Tensile strains are built up behind a moving weld pool due to both solidification shrinkage and thermal contraction [9,34]. Solidification cracking occurs when the resistance of a material to cracking is overridden by the mechanical driving force for cracking. Generally, the Brittle Temperature Range (BTR) of an alloy, the temperature range over which cracking is found to occur, is used as a measure of susceptibility to solidification cracking. Sometimes, BTR is also defined as the difference between liquidus and solidus temperatures [35]. Senda et al. [36] and later on Nakagawa et al. [37], using the transvarestraint test, measured temperatures at the tail of the weld pool by plunging thermocouples. The BTR was assumed to be proportional to the maximum crack length and was defined as the temperature difference between the two extremities of the crack. However, large disparities exist in the BTR of the same material [38], raising issues with the accuracy of the method. BTR, being a material-dependent parameter, is essentially constant for the steel investigated in this study. Therefore, BTR alone cannot explain the different cracking behaviors. Clyne et al. [39] reported that the cracking susceptibility index of an alloy is directly related to the freezing time. Freezing time at the weld center was extracted from the simulated thermal histories of two cases, first the 9 $\mathrm{m}$$\mathrm{m}$ case with normal heat input, i.e., in which a crack was observed, and second, the 9 $\mathrm{m}$$\mathrm{m}$ case with a 20% reduction in heat input, i.e., in which no crack was observed. Liquidus and solidus temperatures were taken from the Scheil-Gulliver non-equilibrium solidification model (Figure 14). The freezing time for the first case is $0.25$ $\mathrm{s}$, while for the second case, it is $0.16$ $\mathrm{s}$. Reduction in heat input leads to higher cooling rates, and thus, the freezing time decreases. In the second case, the material spends less time in the vulnerable cracking regime and therefore is less susceptible to cracking. To compare, freezing time was also extracted for the 13 $\mathrm{m}$$\mathrm{m}$ case with normal heat input and was found to be $0.25$ $\mathrm{s}$. No crack was observed in this case. It can be inferred that freezing time can only be used as a cracking susceptibility index when the mechanical restraint conditions do not change, and therefore, only relative tendencies can be compared.

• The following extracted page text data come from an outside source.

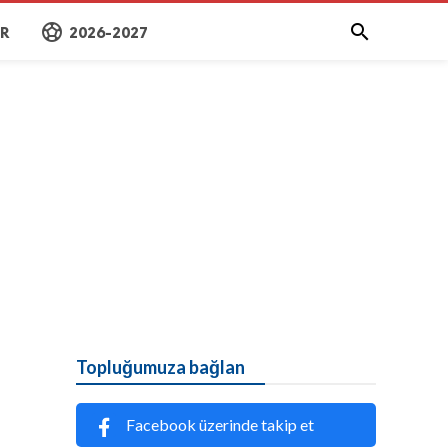
sports_soccer

AR
2026-2027
Topluğumuza bağlan
Facebook üzerinde takip et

Although implicit, the calculation of macroscopic strain using the FE method is based on continuum mechanics. Thus, the cracking process that occurs at the microscopic level is directly related to the local macroscopic stress/strain development in the crack vulnerable regime [40]. This approach accounts for both the thermal histories and the related mechanical response of the material.

5. Conclusions

• With the use of the presented hot cracking test, in general, any given material is most susceptible to solidification cracking when welding is carried out close to the free edge. As the distance from the free edge increases, i.e., the degree of self-restraint increases, the susceptibility to cracking decreases.
• The FE simulation study shows that macroscopic transverse strain near the mushy zone can be used as an indicator to explain the experimentally-observed cracking susceptibility with regards to crack length.

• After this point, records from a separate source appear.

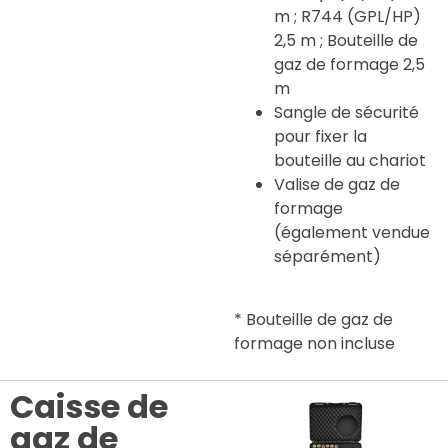
m ; R744 (GPL/HP)
2,5 m ; Bouteille de
gaz de formage 2,5
m
Sangle de sécurité
pour fixer la
bouteille au chariot
Valise de gaz de
formage
(également vendue
séparément)
* Bouteille de gaz de
formage non incluse
Caisse de
gaz de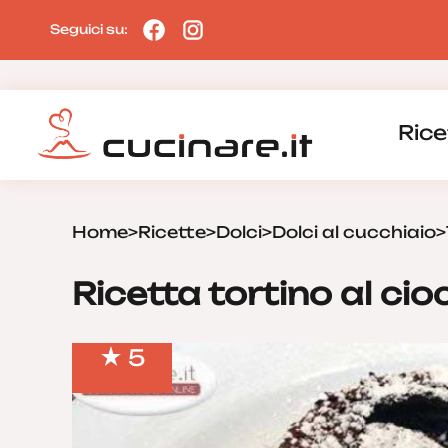
Seguici su:
Rice
Home
>
Ricette
>
Dolci
>
Dolci al cucchiaio
>
Ricetta tortino al ci
5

• A threshold transverse strain at a point close to the fusion boundary is determined for which no cracking was observed. It is further validated by varying the heat input both in the model and the experiments.
• Reducing the heat input decreases the susceptibility to solidification cracking or, in other words, it decreases the critical distance from the free edge at which cracking does not occur.